Ivy League law professor Talcott Garland is the son of a black judge who missed being appointed to
the United States Supreme Court because of his friendship with a white gangster. The judge dies; Talcott’s sister is convinced he’s been murdered; and Talcott, who first refuses to look into it, changes his mind when people begin dying around him. For readers less impatient than this reviewer, it’s well written, its highways and byways are interesting, and the twist at the end comes as a surprise.
Time of Death by Jessica Snyder Sachs (Century) isn’t a thriller at all — it’s an exploration of the multiple methods investigators have used for the past several hundred years to determine the time of death where there is no witness. If you believe it can be estimated by the progress of rigor mortis, or lividity, or stomach contents, surprise — it can’t. The imperfect nature of these estimates has not prevented the courts from pinning crimes on suspects, some of them clearly innocent, and so the search has gone on since the time of Julius Caesar to find an accurate formula.

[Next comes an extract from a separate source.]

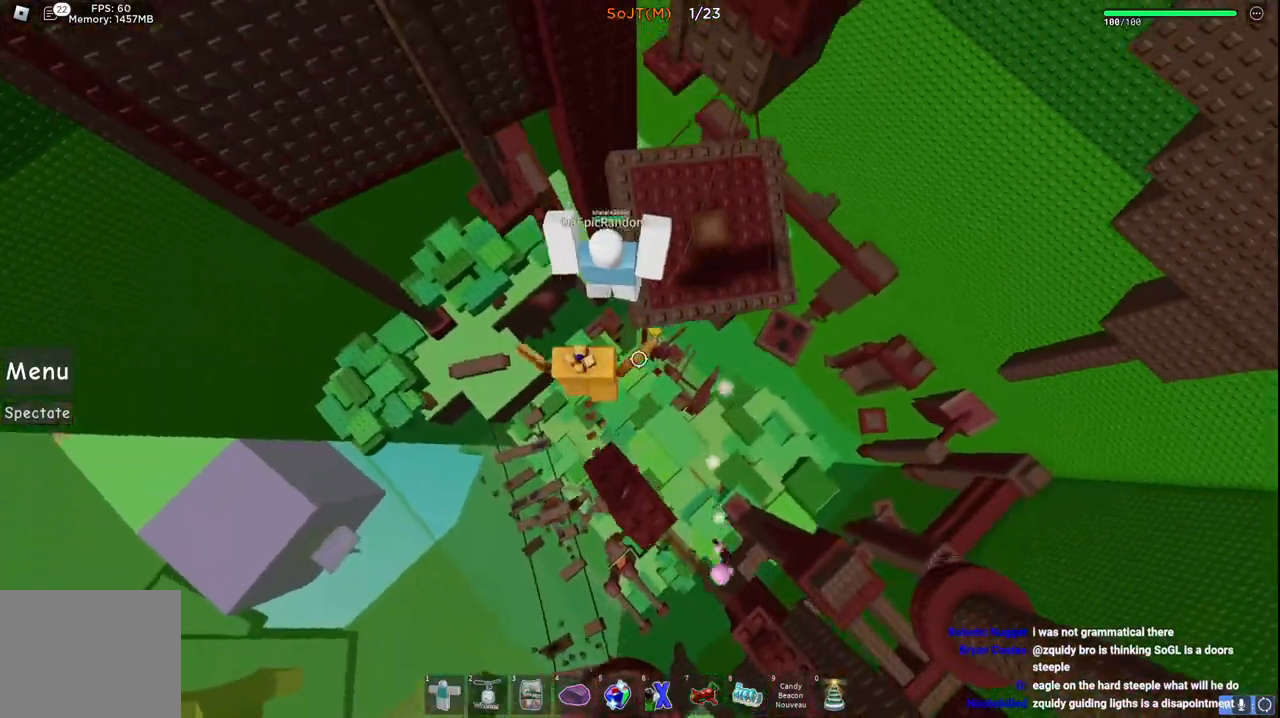
{"keys": ["d", "w"], "events": [[17, "space", "up"], [267, "d", "down"]]}
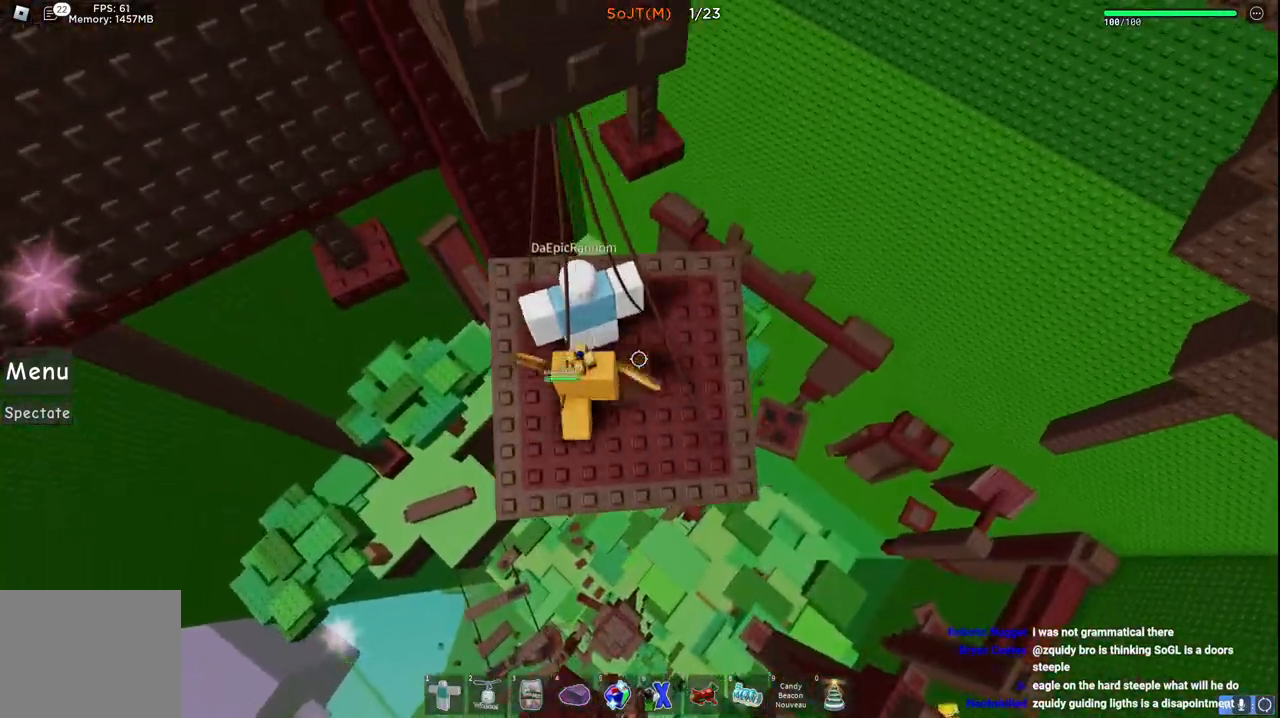
{"keys": ["w"], "events": [[233, "space", "down"], [283, "d", "up"], [450, "space", "up"]]}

That formula has been waiting in the wings since the gravediggers in Hamlet mused about worms infesting bodies. It seems it’s bugs — a number of different species whose life stages can be counted to the hour — and plants that can pinpoint not only when a person died but where, and there is an army of forensic pathologists who take delight in finding that out. There are passages in this fascinating book that seem to have tumbled straight out of Kathy Reichs or Patricia Cornwell, which only shows how well these novelists have done their homework — and how well Sachs knows her stuff.